It is. And so as a leader, that's something that you should be building into, building time into regularly to make sure that everyone knows what everyone else is doing and what works and what doesn't. And somehow there is some kind of process around that so people aren't wasting their time and everyone's reaping the benefits.
Because it's like you're very much working in, you know, with, I imagine people who aren't that used to using this kind of stuff in their projects or they're excited about it or, you know, what advice do you give them? How do you see people use it and experiment with it? And what advice would you give? Yeah, absolutely. Yeah. Well, I, I completely agree with all of the points that we've talked about so far. I think that socialising, what's working and what isn't within an organisation.

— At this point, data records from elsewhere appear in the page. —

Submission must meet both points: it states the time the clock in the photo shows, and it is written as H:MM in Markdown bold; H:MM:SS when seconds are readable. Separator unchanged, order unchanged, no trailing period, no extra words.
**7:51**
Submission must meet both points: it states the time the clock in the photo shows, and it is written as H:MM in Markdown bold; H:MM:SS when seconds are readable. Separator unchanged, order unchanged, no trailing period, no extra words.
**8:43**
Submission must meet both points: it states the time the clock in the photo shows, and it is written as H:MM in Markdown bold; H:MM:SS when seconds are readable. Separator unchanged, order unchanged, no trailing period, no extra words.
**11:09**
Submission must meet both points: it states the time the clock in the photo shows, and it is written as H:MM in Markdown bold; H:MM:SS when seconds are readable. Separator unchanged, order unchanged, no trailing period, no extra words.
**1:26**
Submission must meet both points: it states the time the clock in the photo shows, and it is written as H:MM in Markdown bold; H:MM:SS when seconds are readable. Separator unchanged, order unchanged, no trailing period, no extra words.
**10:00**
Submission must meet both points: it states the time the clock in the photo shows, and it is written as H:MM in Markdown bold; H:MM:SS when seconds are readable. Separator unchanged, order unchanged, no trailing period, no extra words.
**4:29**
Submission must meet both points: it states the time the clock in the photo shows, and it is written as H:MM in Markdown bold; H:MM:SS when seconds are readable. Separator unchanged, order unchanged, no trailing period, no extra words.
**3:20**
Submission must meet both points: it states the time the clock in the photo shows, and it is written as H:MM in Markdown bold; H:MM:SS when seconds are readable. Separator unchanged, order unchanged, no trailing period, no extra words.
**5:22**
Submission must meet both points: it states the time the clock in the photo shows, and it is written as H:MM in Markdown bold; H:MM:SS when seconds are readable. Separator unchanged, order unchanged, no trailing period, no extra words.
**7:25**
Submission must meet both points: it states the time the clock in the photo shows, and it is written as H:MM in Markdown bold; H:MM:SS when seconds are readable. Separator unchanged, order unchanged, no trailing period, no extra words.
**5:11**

I'm personally a big believer and my background in startups and perhaps show some of my bias, but I'm a big believer in letting teams be independent and experiment with different things and even in a bigger organisation and then have the having the the successful strategies, the successful projects rise up and then be disseminated.

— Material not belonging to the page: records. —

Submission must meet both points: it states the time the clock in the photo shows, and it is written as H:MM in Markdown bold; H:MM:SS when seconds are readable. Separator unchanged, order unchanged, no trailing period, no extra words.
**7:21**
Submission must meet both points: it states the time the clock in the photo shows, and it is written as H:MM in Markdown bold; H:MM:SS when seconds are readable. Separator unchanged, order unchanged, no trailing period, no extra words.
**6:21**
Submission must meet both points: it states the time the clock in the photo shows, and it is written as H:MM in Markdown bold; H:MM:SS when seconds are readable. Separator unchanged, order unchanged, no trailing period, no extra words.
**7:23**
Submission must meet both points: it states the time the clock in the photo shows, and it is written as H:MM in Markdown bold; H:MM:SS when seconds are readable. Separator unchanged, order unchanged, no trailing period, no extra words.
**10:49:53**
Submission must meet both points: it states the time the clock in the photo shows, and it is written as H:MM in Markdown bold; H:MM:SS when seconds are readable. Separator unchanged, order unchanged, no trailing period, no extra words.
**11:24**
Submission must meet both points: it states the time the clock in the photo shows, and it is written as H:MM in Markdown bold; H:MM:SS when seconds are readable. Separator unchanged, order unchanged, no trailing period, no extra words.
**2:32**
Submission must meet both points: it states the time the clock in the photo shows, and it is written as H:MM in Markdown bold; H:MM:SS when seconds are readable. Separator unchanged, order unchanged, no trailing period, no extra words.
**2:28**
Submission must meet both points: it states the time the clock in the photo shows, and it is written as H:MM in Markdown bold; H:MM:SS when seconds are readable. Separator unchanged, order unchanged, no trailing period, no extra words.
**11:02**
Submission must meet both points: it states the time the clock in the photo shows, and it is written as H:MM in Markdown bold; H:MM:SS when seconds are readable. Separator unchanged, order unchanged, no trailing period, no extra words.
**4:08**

And so I would encourage the way that I would think about it would be to encourage teams to use different tools and experiment and try, try out what the the new, the new breadth of technologies, because we don't know what's going to work in the long run. But we're still we're still in the middle of this transition or even at the beginning.
And so there isn't one right answer that's going to at least most organisations, all but the very luckiest probably are not going to set one course through this storm and maintain that the
whole time, right. So the key instead would be to develop systems, as you're saying I'm a really where the best practises and the best new ideas coming up can be socialised and spread more broadly and spread throughout an organisation to have everyone on all the different teams follow those best practises as they evolve. I think it's really important to ask both of you where what you think 2025 will hold. I mean, I know that it's hard to
look so too far ahead with this. And equally it can be fun to get carried away the excitement to see what, what, what are the possibilities, Zach? What, what would do you hope 2025 might bring? So what do you feel optimistic about? And equally what what might keep you awake in the middle of the night around AII? Think that there's a lot to be excited about. I, I personally believe that AI will be a paradigm shift across
industries. So in the long run, I think it's of a similar scale to the Internet or personal computing or these sorts of things where every industry, every vertical, every specialisation, including of course PM is going to be changed. And so I think that whether that's in 2025 or in the next, in a few years after that, it's
a different question. But I do think that stay, I mean, it's so exciting because there's so much possibility and there's so much value from a business perspective to be created and added and so much time to be saved and so many more projects to be done. Just straight up, we can do so much more. If we if we can work faster, we can do so many more things, which is really exciting on a
human level. I think that just more and more the ability to have AI agents are sort of these both somewhat more autonomous tools that can have some long running context. One of the biggest problems with some of our chat chat based interfaces right now is that they lose that organisational context. Today. They don't know if you start a new chat, you maybe you told it about some of your best practises and and that kind of thing, but you have to start over if you start a new chat.
So more and more I think we're going to see specific dedicated agents is sort of the term of art to have that long running memory of here's how things work, here's how we do things, here's how we did the last project even right, which is something that short chat session would not have. So an agent that has that long running context and they can also bring to bear some of the general knowledge and general skills to kind of get something done. That's something I'm really excited about.
On the downsides, I think that we've already talked about it a bit, but just there is risk with any, any paradigm shift this big that some people in certain roles and even some entire organisations that don't, all of which maybe don't adapt fast enough to the, the new changes will be left behind.
And so I think that the biggest risk, I mean, the lucky thing about this risk that I'm flagging is that we can all still fix it. It's not the, it's not too late to upskill yourself and your organisation and to adapt to some of these tools and to keep adapting over the next 5 or 10 years and, and to, to weather that storm and learn what you need to learn and build a more valuable and more powerful really organisation in the longer run.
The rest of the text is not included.